# why does everyone hate cis so much. I need honest opinions on what to do with this build



## 2slow4yu (Nov 7, 2012)

Ive been hoarding parts to build a pretty much pretty peppy little 8v on cis. A lot of people who ive talked to have said to not even bother with cis and to just build an aba like everyone else. That's the problem is I don't find much interest in doing that to be honest. Maybe I got lucky when I bought my car but it had sat for 2 years and it wasn't running correctly. A adjustment in the fuel dizzy and some ignition timing work fixed that pretty quick and the car has been a daily driver for 2 years since then. Its got 185k and still gets me wherever I need to go. Its never failed me one bit and I actually understand the system quite well. Why has everyone told me to ditch it? I understand that I would get a bit more power out of a full aba swap but it would require me to spend more money and go out of my way to get everything to go to a aba swap and to wire it to a ce1 car. 
The motor setup I was planning on doing was
-Fully ported and polished head 1.8 
-Ported intake manifold
-tt 288 cam
-tt adj cam gear
-hd valvesprings
-aftermarket oversized valves
-upgraded valve train
-lightweight lifters
-decked head 10.7:1
-custom built aluminum shortened airbox made for a intake
-raceland headers 
-straight pipe 2.25 to a magnaflow muffler
-stock aba bottom end just revamped bearings and rings. 
im not listing everything but you guys get the idea. Everything would be gasket matched and what not. Gutted lightweight car as im planning on doing track racing and autocross. This was my idea for the cis 8v motor and have seen similar setups and hope to be pushing 135-140hp. Am I shooting out of my realm? or is that relatively realistic. And do you guys think I should honestly do this or go with a full modern efi aba swap. All comments are welcome.


----------



## DjBij099 (Jul 21, 2003)

I feel the exact same way man. I absolutely love the CIS in my car. Extremely easy to work on and even tune which I ended up doing last month. The main thing with them is it's just restricted. You can only make so much power on it. The most I've ever seen was from a user named "redGTInj" His was more or less my inspiration to keeping and making high numbers with my 16v. He make 181 on CIS-E if I'm not mistaking. Unfortunately, our cars and the CIS system isn't getting any newer and parts are getting extremely harder to find. I've loved my CIS for the past 4 years now, but in the next year or so, I will be upgrading to a standalone to extract the most potential out of my motor. I say build the 8v on the CIS and if that's not enough, go the EFI route.


----------



## 2slow4yu (Nov 7, 2012)

DjBij099 said:


> I feel the exact same way man. I absolutely love the CIS in my car. Extremely easy to work on and even tune which I ended up doing last month. The main thing with them is it's just restricted. You can only make so much power on it. The most I've ever seen was from a user named "redGTInj" His was more or less my inspiration to keeping and making high numbers with my 16v. He make 181 on CIS-E if I'm not mistaking. Unfortunately, our cars and the CIS system isn't getting any newer and parts are getting extremely harder to find. I've loved my CIS for the past 4 years now, but in the next year or so, I will be upgrading to a standalone to extract the most potential out of my motor. I say build the 8v on the CIS and if that's not enough, go the EFI route.

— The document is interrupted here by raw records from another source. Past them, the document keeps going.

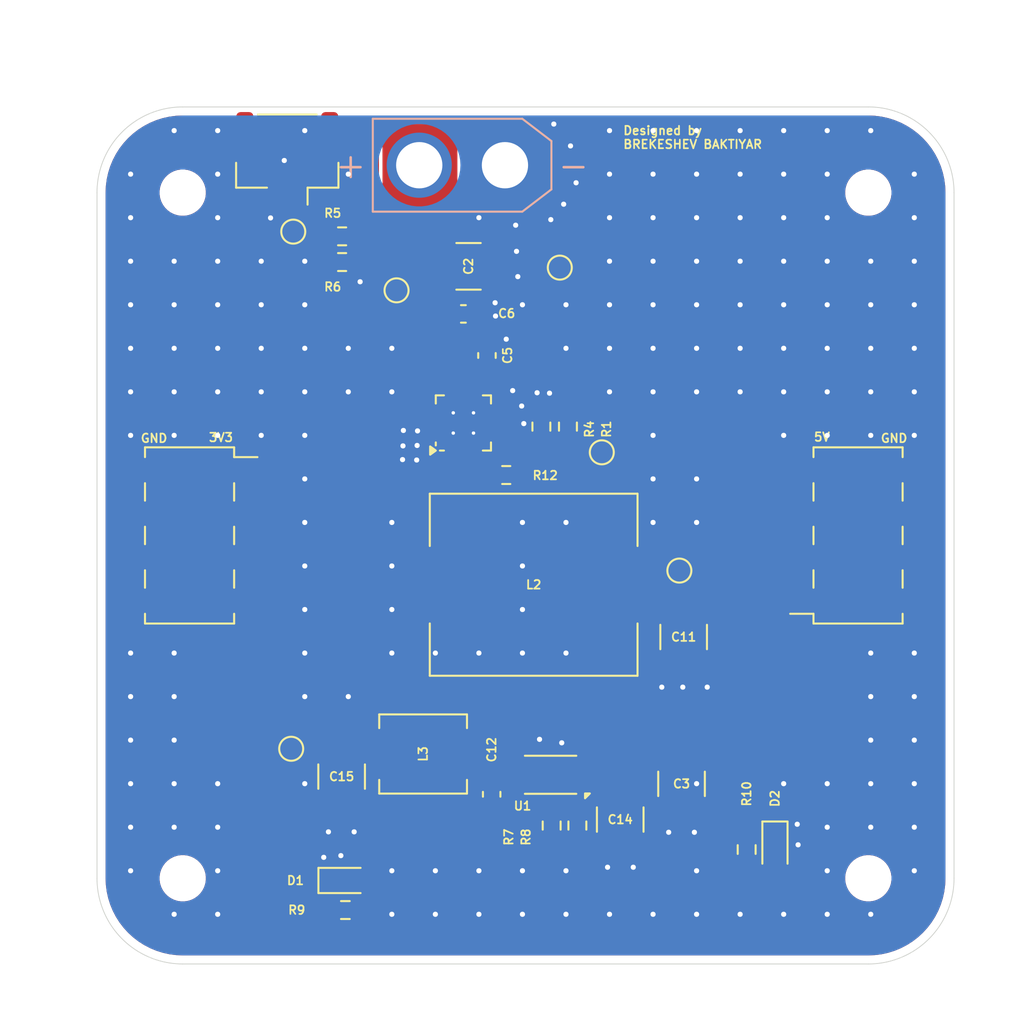
<source format=kicad_pcb>
(kicad_pcb
	(version 20240108)
	(generator "pcbnew")
	(generator_version "8.0")
	(general
		(thickness 1.6)
		(legacy_teardrops no)
	)
	(paper "A4")
	(layers
		(0 "F.Cu" signal)
		(31 "B.Cu" signal)
		(32 "B.Adhes" user "B.Adhesive")
		(33 "F.Adhes" user "F.Adhesive")
		(34 "B.Paste" user)
		(35 "F.Paste" user)
		(36 "B.SilkS" user "B.Silkscreen")
		(37 "F.SilkS" user "F.Silkscreen")
		(38 "B.Mask" user)
		(39 "F.Mask" user)
		(40 "Dwgs.User" user "User.Drawings")
		(41 "Cmts.User" user "User.Comments")
		(42 "Eco1.User" user "User.Eco1")
		(43 "Eco2.User" user "User.Eco2")
		(44 "Edge.Cuts" user)
		(45 "Margin" user)
		(46 "B.CrtYd" user "B.Courtyard")
		(47 "F.CrtYd" user "F.Courtyard")
		(48 "B.Fab" user)
		(49 "F.Fab" user)
		(50 "User.1" user)
		(51 "User.2" user)
		(52 "User.3" user)
		(53 "User.4" user)
		(54 "User.5" user)
		(55 "User.6" user)
		(56 "User.7" user)
		(57 "User.8" user)
		(58 "User.9" user)
	)
	(setup
		(pad_to_mask_clearance 0)
		(allow_soldermask_bridges_in_footprints no)
		(pcbplotparams
			(layerselection 0x00010fc_ffffffff)
			(plot_on_all_layers_selection 0x0000000_00000000)
			(disableapertmacros no)
			(usegerberextensions yes)
			(usegerberattributes no)
			(usegerberadvancedattributes no)
			(creategerberjobfile no)
			(dashed_line_dash_ratio 12.000000)
			(dashed_line_gap_ratio 3.000000)
			(svgprecision 4)
			(plotframeref no)
			(viasonmask no)
			(mode 1)
			(useauxorigin no)
			(hpglpennumber 1)
			(hpglpenspeed 20)
			(hpglpendiameter 15.000000)
			(pdf_front_fp_property_popups yes)
			(pdf_back_fp_property_popups yes)
			(dxfpolygonmode yes)
			(dxfimperialunits yes)
			(dxfusepcbnewfont yes)
			(psnegative no)
			(psa4output no)
			(plotreference yes)
			(plotvalue no)
			(plotfptext yes)
			(plotinvisibletext no)
			(sketchpadsonfab no)
			(subtractmaskfromsilk yes)
			(outputformat 1)
			(mirror no)
			(drillshape 0)
			(scaleselection 1)
			(outputdirectory "../../gerber_2s/")
		)
	)
	(net 0 "")
	(net 1 "V_IN")
	(net 2 "GND")
	(net 3 "+5V")
	(net 4 "Net-(U3-SS{slash}TR)")
	(net 5 "Net-(L2-Pad1)")
	(net 6 "Net-(U1-SW)")
	(net 7 "Net-(U3-FB)")
	(net 8 "Net-(U3-PG)")
	(net 9 "Net-(U1-BOOST)")
	(net 10 "Net-(U1-V_{CC})")
	(net 11 "+3.3V")
	(net 12 "Net-(J2-Pin_1)")
	(net 13 "unconnected-(J2-MountPin-PadMP)")
	(net 14 "unconnected-(J2-MountPin-PadMP)_0")
	(net 15 "Net-(U1-Vfb)")
	(net 16 "Net-(D1-A)")
	(net 17 "Net-(D2-A)")
	(footprint "Connector_PinSocket_2.54mm:PinSocket_2x04_P2.54mm_Vertical_SMD" (layer "F.Cu") (at 184.4 105 180))
	(footprint "Resistor_SMD:R_0603_1608Metric_Pad0.98x0.95mm_HandSolder" (layer "F.Cu") (at 177.9018 123.323451 -90))
	(footprint "Inductor_SMD:L_Chilisin_BMRF00101040" (layer "F.Cu") (at 165.475 107.875))
	(footprint "Capacitor_SMD:C_1210_3225Metric" (layer "F.Cu") (at 170.525001 121.575002 -90))
	(footprint "MountingHole:MountingHole_2.2mm_M2" (layer "F.Cu") (at 185 125))
	(footprint "MountingHole:MountingHole_2.2mm_M2" (layer "F.Cu") (at 145 85))
	(footprint "Resistor_SMD:R_0603_1608Metric" (layer "F.Cu") (at 167.475 98.65 -90))
	(footprint "MountingHole:MountingHole_2.2mm_M2" (layer "F.Cu") (at 145 125))
	(footprint "TestPoint:TestPoint_Pad_D1.0mm" (layer "F.Cu") (at 167 89.375))
	(footprint "Package_DFN_QFN:VQFN-16-1EP_3x3mm_P0.5mm_EP1.68x1.68mm_ThermalVias" (layer "F.Cu") (at 161.375 98.4375 90))
	(footprint "Inductor_SMD:L_Chilisin_BMRA00040415" (layer "F.Cu") (at 159.025 117.75 180))
	(footprint "TestPoint:TestPoint_Pad_D1.0mm" (layer "F.Cu") (at 151.3288 117.4452 90))
	(footprint "Capacitor_SMD:C_1210_3225Metric" (layer "F.Cu") (at 174.1018 119.492201 -90))
	(footprint "Connector_PinSocket_2.54mm:PinSocket_2x04_P2.54mm_Vertical_SMD" (layer "F.Cu") (at 145.4 105))
	(footprint "Fiducial:Fiducial_0.5mm_Mask1mm" (layer "F.Cu") (at 187.5 82.5))
	(footprint "Fiducial:Fiducial_0.5mm_Mask1mm" (layer "F.Cu") (at 142.5 127.5))
	(footprint "Resistor_SMD:R_0603_1608Metric" (layer "F.Cu") (at 168.025 121.925002 -90))
	(footprint "Resistor_SMD:R_0603_1608Metric" (layer "F.Cu") (at 165.925 98.65 90))
	(footprint "Resistor_SMD:R_0603_1608Metric" (layer "F.Cu") (at 154.3 89.05))
	(footprint "Resistor_SMD:R_0603_1608Metric_Pad0.98x0.95mm_HandSolder" (layer "F.Cu") (at 154.489301 126.8547))
	(footprint "Capacitor_SMD:C_0603_1608Metric" (layer "F.Cu") (at 162.75 94.5 -90))
	(footprint "Resistor_SMD:R_0603_1608Metric" (layer "F.Cu") (at 166.525 121.925002 90))
	(footprint "Fiducial:Fiducial_0.5mm_Mask1mm" (layer "F.Cu") (at 187.5 127.5))
	(footprint "Capacitor_SMD:C_0603_1608Metric" (layer "F.Cu") (at 163.025 120.100001 90))
	(footprint "TestPoint:TestPoint_Pad_D1.0mm" (layer "F.Cu") (at 151.45 87.275))
	(footprint "TestPoint:TestPoint_Pad_D1.0mm" (layer "F.Cu") (at 169.45 100.15))
	(footprint "TestPoint:TestPoint_Pad_D1.0mm" (layer "F.Cu") (at 157.475 90.7))
	(footprint "Capacitor_SMD:C_1210_3225Metric" (layer "F.Cu") (at 161.675 89.3))
	(footprint "Resistor_SMD:R_0603_1608Metric" (layer "F.Cu") (at 163.875 101.475 180))
	(footprint "Resistor_SMD:R_0603_1608Metric" (layer "F.Cu") (at 154.3 87.55 180))
	(footprint "Capacitor_SMD:C_1210_3225Metric" (layer "F.Cu") (at 154.271001 119.068999 -90))
	(footprint "TestPoint:TestPoint_Pad_D1.0mm" (layer "F.Cu") (at 173.975 107.05))
	(footprint "MountingHole:MountingHole_2.2mm_M2" (layer "F.Cu") (at 185 85))
	(footprint "Package_DFN_QFN:DFN-8-1EP_3x2mm_P0.5mm_EP1.75x1.45mm" (layer "F.Cu") (at 166.4625 118.962501 180))
	(footprint "LED_SMD:LED_0603_1608Metric_Pad1.05x0.95mm_HandSolder" (layer "F.Cu") (at 179.5518 123.348451 -90))
	(footprint "Fiducial:Fiducial_0.5mm_Mask1mm" (layer "F.Cu") (at 142.5 82.5))
	(footprint "Connector_JST:JST_GH_SM02B-GHS-TB_1x02-1MP_P1.25mm_Horizontal" (layer "F.Cu") (at 151.1 83 180))
	(footprint "LED_SMD:LED_0603_1608Metric_Pad1.05x0.95mm_HandSolder" (layer "F.Cu") (at 154.576801 125.1297))
	(footprint "Capacitor_SMD:C_1210_3225Metric" (layer "F.Cu") (at 174.225 110.925 -90))
	(footprint "Capacitor_SMD:C_0603_1608Metric" (layer "F.Cu") (at 161.375 92.075 180))
	(footprint "Connector_AMASS:AMASS_XT30U-M_1x02_P5.0mm_Vertical"
		(layer "B.Cu")
		(uuid "66a4b6de-b4b6-4d22-a251-6b6d81150e19")
		(at 163.8 83.4 180)
		(descr "Connector XT30 Vertical Cable Male, https://www.tme.eu/en/Document/3cbfa5cfa544d79584972dd5234a409e/XT30U%20SPEC.pdf")
		(tags "RC Connector XT30")
		(property "Reference" "J1"
			(at 2.5 4 180)
			(layer "F.SilkS")
			(hide yes)
			(uuid "c5f36b16-e800-4947-88d8-7baf48126d27")
			(effects
				(font
					(size 0.5 0.5)
					(thickness 0.1)
				)
				(justify mirror)
			)
		)
		(property "Value" "Conn_01x02"
			(at 2.5 -4 180)
			(layer "B.Fab")
			(uuid "d720c370-a2cf-4dd5-8504-c7848655d6ba")
			(effects
				(font
					(size 1 1)
					(thickness 0.15)
				)
				(justify mirror)
			)
		)
		(property "Footprint" "Connector_AMASS:AMASS_XT30U-M_1x02_P5.0mm_Vertical"
			(at 0 0 0)
			(unlocked yes)
			(layer "B.Fab")
			(hide yes)
			(uuid "8015eab9-ef84-4a5f-b482-85b4918656a2")
			(effects
				(font
					(size 1.27 1.27)
				)
				(justify mirror)
			)
		)
		(property "Datasheet" ""
			(at 0 0 0)
			(unlocked yes)
			(layer "B.Fab")
			(hide yes)
			(uuid "f0910a94-a0a3-4add-8253-06e336d06fa7")
			(effects
				(font
					(size 1.27 1.27)
				)
				(justify mirror)
			)
		)
		(property "Description" "Generic connector, single row, 01x02, script generated (kicad-library-utils/schlib/autogen/connector/)"
			(at 0 0 0)
			(unlocked yes)
			(layer "B.Fab")
			
... [249744 chars truncated]
</source>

That's how I feel. I feel like it should stay with the car. Im not interested in doing an aba swap. I don't need to make crazy numbers but I would want something that can rip a bit through corners and backroads. Deff will be staying with cis. Thanks for the comment and im deff going to look into that guys posts


----------



## nbvwfan (Aug 15, 2007)

My view and you already know of my build; CIS was never fully understood by the average enthusiast. Now, the situation is magnified by obsolescence and little to no repair suppliers, let alone ones that will offer any "trade secrets".
I have found a few and shared them with any that are curious.

As for your build, do it, and enjoy being unconventional. You can always do what the "next guy" does if you want to wring out more power, or clean up the bay.

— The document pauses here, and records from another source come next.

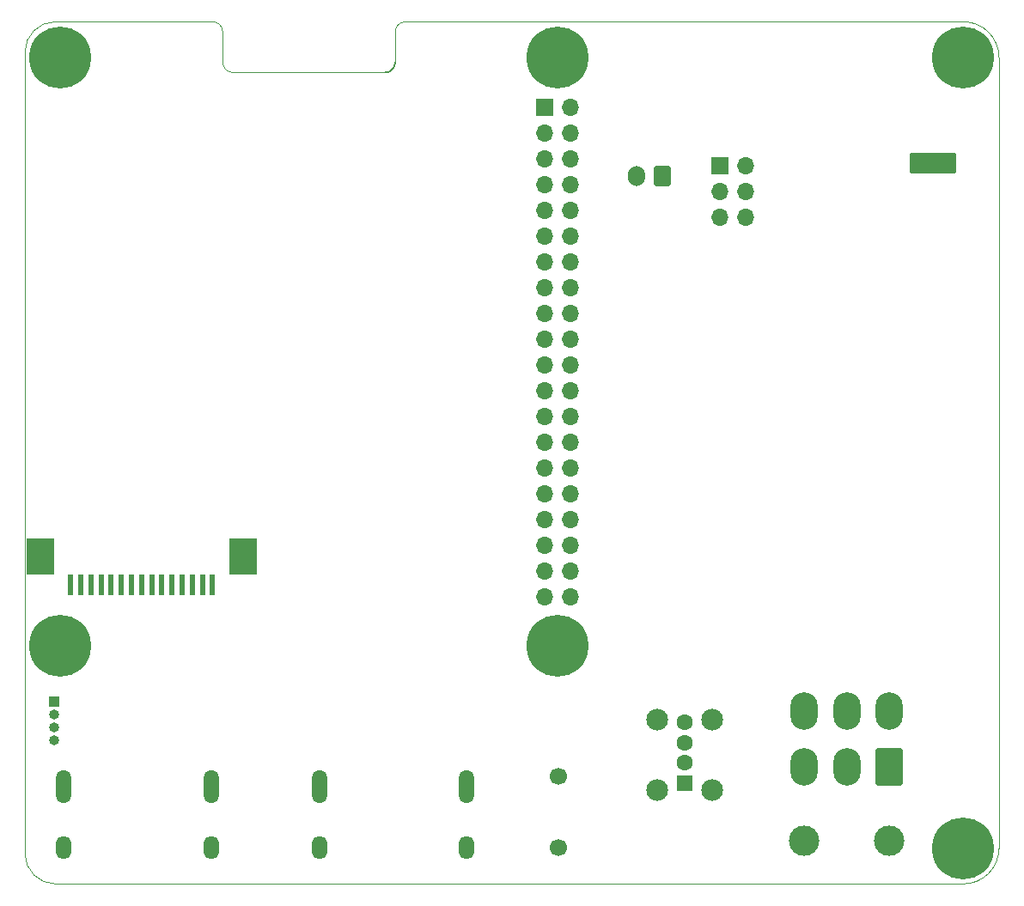
<source format=gbs>
G04 #@! TF.GenerationSoftware,KiCad,Pcbnew,(5.99.0-11120-g1d6ad4a52a)*
G04 #@! TF.CreationDate,2021-10-18T08:47:08+02:00*
G04 #@! TF.ProjectId,CarPiPowerHat,43617250-6950-46f7-9765-724861742e6b,0.2*
G04 #@! TF.SameCoordinates,Original*
G04 #@! TF.FileFunction,Soldermask,Bot*
G04 #@! TF.FilePolarity,Negative*
%FSLAX46Y46*%
G04 Gerber Fmt 4.6, Leading zero omitted, Abs format (unit mm)*
G04 Created by KiCad (PCBNEW (5.99.0-11120-g1d6ad4a52a)) date 2021-10-18 08:47:08*
%MOMM*%
%LPD*%
G01*
G04 APERTURE LIST*
G04 Aperture macros list*
%AMRoundRect*
0 Rectangle with rounded corners*
0 $1 Rounding radius*
0 $2 $3 $4 $5 $6 $7 $8 $9 X,Y pos of 4 corners*
0 Add a 4 corners polygon primitive as box body*
4,1,4,$2,$3,$4,$5,$6,$7,$8,$9,$2,$3,0*
0 Add four circle primitives for the rounded corners*
1,1,$1+$1,$2,$3*
1,1,$1+$1,$4,$5*
1,1,$1+$1,$6,$7*
1,1,$1+$1,$8,$9*
0 Add four rect primitives between the rounded corners*
20,1,$1+$1,$2,$3,$4,$5,0*
20,1,$1+$1,$4,$5,$6,$7,0*
20,1,$1+$1,$6,$7,$8,$9,0*
20,1,$1+$1,$8,$9,$2,$3,0*%
G04 Aperture macros list end*
G04 #@! TA.AperFunction,Profile*
%ADD10C,0.100000*%
G04 #@! TD*
G04 #@! TA.AperFunction,Profile*
%ADD11C,0.150000*%
G04 #@! TD*
%ADD12C,6.100000*%
%ADD13C,1.700000*%
%ADD14R,1.000000X1.000000*%
%ADD15O,1.000000X1.000000*%
%ADD16RoundRect,0.100000X2.200000X-0.900000X2.200000X0.900000X-2.200000X0.900000X-2.200000X-0.900000X0*%
%ADD17R,1.700000X1.700000*%
%ADD18O,1.700000X1.700000*%
%ADD19O,1.500000X3.300000*%
%ADD20O,1.500000X2.300000*%
%ADD21C,3.000000*%
%ADD22RoundRect,0.250001X1.099999X1.599999X-1.099999X1.599999X-1.099999X-1.599999X1.099999X-1.599999X0*%
%ADD23O,2.700000X3.700000*%
%ADD24R,1.600000X1.600000*%
%ADD25C,1.600000*%
%ADD26C,2.150000*%
%ADD27R,0.610000X2.000000*%
%ADD28R,2.680000X3.600000*%
%ADD29RoundRect,0.250000X0.600000X0.750000X-0.600000X0.750000X-0.600000X-0.750000X0.600000X-0.750000X0*%
%ADD30O,1.700000X2.000000*%
G04 APERTURE END LIST*
D10*
X81000000Y-116500000D02*
X170500000Y-116500000D01*
X98499997Y-36500003D02*
G75*
G02*
X97500000Y-35500000I3J1000000D01*
G01*
X97500000Y-35500000D02*
X97500000Y-32500000D01*
X96500003Y-31499997D02*
G75*
G02*
X97500000Y-32500000I-3J-1000000D01*
G01*
X113500000Y-36500000D02*
X98500000Y-36500000D01*
X81000000Y-116500000D02*
G75*
G02*
X78005236Y-113500005I5236J2999995D01*
G01*
X78000000Y-34500000D02*
X78005236Y-113500005D01*
X115499997Y-31500003D02*
G75*
G03*
X114500000Y-32500000I0J-999997D01*
G01*
X96500000Y-31500000D02*
X81000000Y-31500000D01*
X173999998Y-34999998D02*
G75*
G03*
X170500000Y-31500000I-3499998J0D01*
G01*
X114500000Y-32500000D02*
X114500000Y-35500000D01*
X170500000Y-31500000D02*
X115500000Y-31500000D01*
X174000000Y-35000000D02*
X174000000Y-113000000D01*
X174000002Y-113000002D02*
G75*
G02*
X170500000Y-116500000I-3500000J2D01*
G01*
D11*
X113500000Y-36500000D02*
G75*
G03*
X114500000Y-35500000I0J1000000D01*
G01*
D10*
X78000000Y-34500000D02*
G75*
G02*
X81000000Y-31500000I3000000J0D01*
G01*
D12*
X130500000Y-35000000D03*
X130500000Y-93000000D03*
X81500000Y-35000000D03*
X81500000Y-93000000D03*
D13*
X130550035Y-112900000D03*
X130550035Y-105900000D03*
D14*
X80850000Y-98550000D03*
D15*
X80850000Y-99820000D03*
X80850000Y-101090000D03*
X80850000Y-102360000D03*
D16*
X167509400Y-45428100D03*
D12*
X170500000Y-35000000D03*
D17*
X146500035Y-45659990D03*
D18*
X149040035Y-45659990D03*
X146500035Y-48199990D03*
X149040035Y-48199990D03*
X146500035Y-50739990D03*
X149040035Y-50739990D03*
D19*
X96350035Y-106949990D03*
X81850035Y-106949990D03*
D20*
X81850035Y-112909990D03*
X96350035Y-112909990D03*
D19*
X121550035Y-106949990D03*
X107050035Y-106949990D03*
D20*
X107050035Y-112909990D03*
X121550035Y-112909990D03*
D21*
X154800000Y-112274990D03*
X163200000Y-112274990D03*
D22*
X163200000Y-104974990D03*
D23*
X159000000Y-104974990D03*
X154800000Y-104974990D03*
X163200000Y-99474990D03*
X159000000Y-99474990D03*
X154800000Y-99474990D03*
D12*
X170500000Y-113000000D03*
D24*
X143000035Y-106559990D03*
D25*
X143000035Y-104559990D03*
X143000035Y-102559990D03*
X143000035Y-100559990D03*
D26*
X145720035Y-107289990D03*
X140280035Y-107289990D03*
X145720035Y-100289990D03*
X140280035Y-100289990D03*
D17*
X129210000Y-39900000D03*
D18*
X131750000Y-39900000D03*
X129210000Y-42440000D03*
X131750000Y-42440000D03*
X129210000Y-44980000D03*
X131750000Y-44980000D03*
X129210000Y-47520000D03*
X131750000Y-47520000D03*
X129210000Y-50060000D03*
X131750000Y-50060000D03*
X129210000Y-52600000D03*
X131750000Y-52600000D03*
X129210000Y-55140000D03*
X131750000Y-55140000D03*
X129210000Y-57680000D03*
X131750000Y-57680000D03*
X129210000Y-60220000D03*
X131750000Y-60220000D03*
X129210000Y-62760000D03*
X131750000Y-62760000D03*
X129210000Y-65300000D03*
X131750000Y-65300000D03*
X129210000Y-67840000D03*
X131750000Y-67840000D03*
X129210000Y-70380000D03*
X131750000Y-70380000D03*
X129210000Y-72920000D03*
X131750000Y-72920000D03*
X129210000Y-75460000D03*
X131750000Y-75460000D03*
X129210000Y-78000000D03*
X131750000Y-78000000D03*
X129210000Y-80540000D03*
X131750000Y-80540000D03*
X129210000Y-83080000D03*
X131750000Y-83080000D03*
X129210000Y-85620000D03*
X131750000Y-85620000D03*
X129210000Y-88160000D03*
X131750000Y-88160000D03*
D27*
X82500000Y-87000000D03*
X83500000Y-87000000D03*
X84500000Y-87000000D03*
X85500000Y-87000000D03*
X86500000Y-87000000D03*
X87500000Y-87000000D03*
X88500000Y-87000000D03*
X89500000Y-87000000D03*
X90500000Y-87000000D03*
X91500000Y-87000000D03*
X92500000Y-87000000D03*
X93500000Y-87000000D03*
X94500000Y-87000000D03*
X95500000Y-87000000D03*
X96500000Y-87000000D03*
D28*
X79510000Y-84200000D03*
X99490000Y-84200000D03*
D29*
X140800035Y-46699990D03*
D30*
X138300035Y-46699990D03*
M02*

</source>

I plan at least two more CIS-E or Motronic F/I builds, and one of them is going to push the envelope (25+ PSI 9a). Yes, I could do it with standalone, but I am not ready to graduate to that level or pay for it, maybe after I accomplish on CIS. For now, it's a bit more fun and there is potential I want to tap and see what's possible. Someday, I hope to also do this on a Delorean but I have to find one needing restoration that can fit my budget.

Have fun and good luck.


----------



## 2slow4yu (Nov 7, 2012)

nbvwfan said:


> My view and you already know of my build; CIS was never fully understood by the average enthusiast. Now, the situation is magnified by obsolescence and little to no repair suppliers, let alone ones that will offer any "trade secrets".
> I have found a few and shared them with any that are curious.
> 
> As for your build, do it, and enjoy being unconventional. You can always do what the "next guy" does if you want to wring out more power, or clean up the bay.
> ...


Thanks for the inspiration man, appreciate it. I ordered the dizzy mod for the aba block off tt's website. Ill start this build and make a thread for it!


----------



## nbvwfan (Aug 15, 2007)

2slow4yu said:


> Thanks for the inspiration man, appreciate it. I ordered the dizzy mod for the aba block off tt's website. Ill start this build and make a thread for it!



:thumbup::thumbup:


----------



## phippscody (Oct 24, 2014)

*CIS issues*

Hey guys, I'm new to vwvortex, and I was just wondering if you knew where to buy a 1992 jetta GLI 16V CIS electronic gasket kit and or inner air box sensor plate seal kit. When I pump the sensor plate gas is running into the air box. Should this be happening?


----------



## Zenith451 (Nov 8, 2014)

*fuel distributor*

Drive,

The o-ring that seals the piston in the distributor body has failed. When mine failed I just got a rebuilt unit as I was unable to source the correct o-rings.

good luck


----------